Elevated activity of CK2 has been associated with progression of different cancers [2], [15]. High CK2 expression has been detected in 66% of CCA tissues and was associated with more aggressive disease and poorer overall survival [5]. CX-4945, a potent CK2 inhibitor, was previously studied as a therapeutic agent in different malignancies such as hematologic malignancies [16]; pancreatic adenocarcinoma [4]; ovarian cancer [8]; and lung [17], head and neck [11], [18], and breast [19] cancers. CX-4945 exerts its effects mainly through blocking the action of CK2 on different components of the PI3K/AKT pathway, particularly inhibiting phosphorylation of the AKT and PTEN molecules [4]. The PI3K/AKT pathway plays an important role in the aggressiveness of cholangiocarcinoma [10], and it has been implicated in the pathogenesis of this cancer [20]. Other studies have shown that increased levels of phosphorylated AKT were present in >80% and >60% of extrahepatic [21] and intrahepatic [22], [23] CCAs, respectively. In the present study, we confirmed that CX-4945, via inhibiting CK2, significantly inhibits the cell viability of HuCCT1, EGI-1, and Liv27 CCA cells (Figure 1A). CX-4945 also significantly inhibited the colony-forming ability of both HuCCT1 and EGI-1 cells (Figure 1, C and D). The effect of CX-4945 on colony-forming ability of Liv27 was not assessed due to the fact that these cells did not show any ability to form colonies. Although CX-4945 alone significantly inhibited tumor volumes in mice compared to control, there was no improvement in mice survival after 34 days of treatment (Figure 5, A and B). We found that CX-4945 inhibited the PI3K/AKT pathway through inhibition of AKT phosphorylation (at both S129 and S473), (and thus decreasing its effect) and PTEN phosphorylation (rendering PTEN active, blocking PIP3 formation and therefore inhibiting the AKT pathway) in three CCA cell lines (Figure 2, A-C) as well as in a CCA xenograft model (Figure 6). The net effect of dephosphorylating the AKT molecule is a decrease in CCA cell proliferation. The effect of CX-4945 on AKT downstream elements mTOR and p70 S6K was only noticed in HuCCT1 and Liv27 and only with higher doses (7.5 and 10 μM), confirming that other molecules can be modulated and contribute to the antineoplastic effect of CX-4945.

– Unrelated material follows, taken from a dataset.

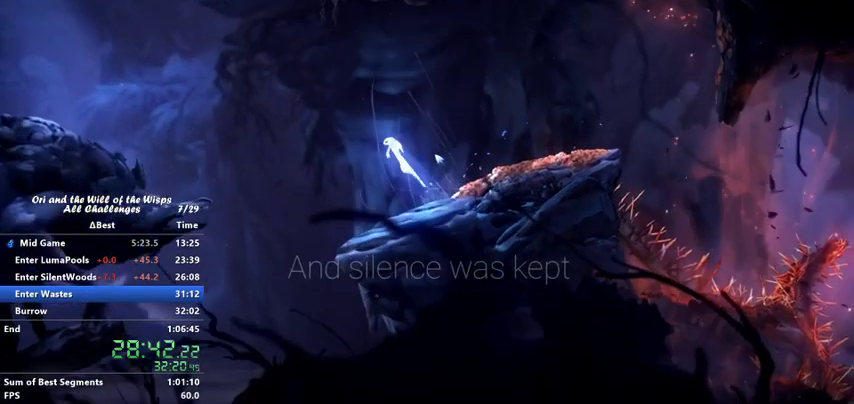
{"keys": ["left"], "events": [[233, "dash", "down"], [267, "jump", "up"], [433, "dash", "up"], [433, "jump", "down"], [500, "jump", "up"]]}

Even though previous studies have shown that CK2 inhibition induced apoptosis in various cancer cells [24], [25], [26], we found that CX-4945 increases caspase 3/7 activity in a dose- and time-dependent manner, with lower doses and shorter exposure time leading to no increase in apoptosis (Figure 1B). In mice experiment, we showed that CX-4945 significantly inhibited HuCCT1 cell proliferation and increased apoptotic activity compared to control. This suggests that, at low doses (and probably shorter time exposure), CX-4945 inhibits CCA cell viability primarily through inhibition of cell proliferation rather than by inducing apoptosis.

Our in vivo study confirmed that combining CX-4945 with both gemcitabine and cisplatin produced more antitumor efficacy against HuCCT1 xenografts than either the combination of gemcitabine and cisplatin or CX-4945 alone (Figure 5). At the doses given, CX-4945 alone was less effective than the combination of gemcitabine and cisplatin. Combination therapy with all three agents (gemcitabine + cisplatin + CX4945) significantly improved mouse survival compared to gemcitabine and cisplatin (P = .02). However, CX-4945 alone did not improve mouse survival compared to control.

Since CX-4945 blocks CK2 which is involved in many physiological pathways, we were concerned that it would cause severe adverse effects in the body; however, in our in vivo experiment, weight loss was primarily attributable to the combination of gemcitabine and cisplatin; after stopping gemcitabine and cisplatin (on day 21), mouse weights in those groups recovered rapidly and became comparable to mouse weights in groups not receiving gemcitabine and cisplatin. Therefore, the weight loss in group 4 was likely due to the adverse effect of gemcitabine and cisplatin, particularly cisplatin, which has been reported to induce significant weight loss [27]. These findings suggest that CX-4945 might be a safe and relatively nontoxic medication for use in humans.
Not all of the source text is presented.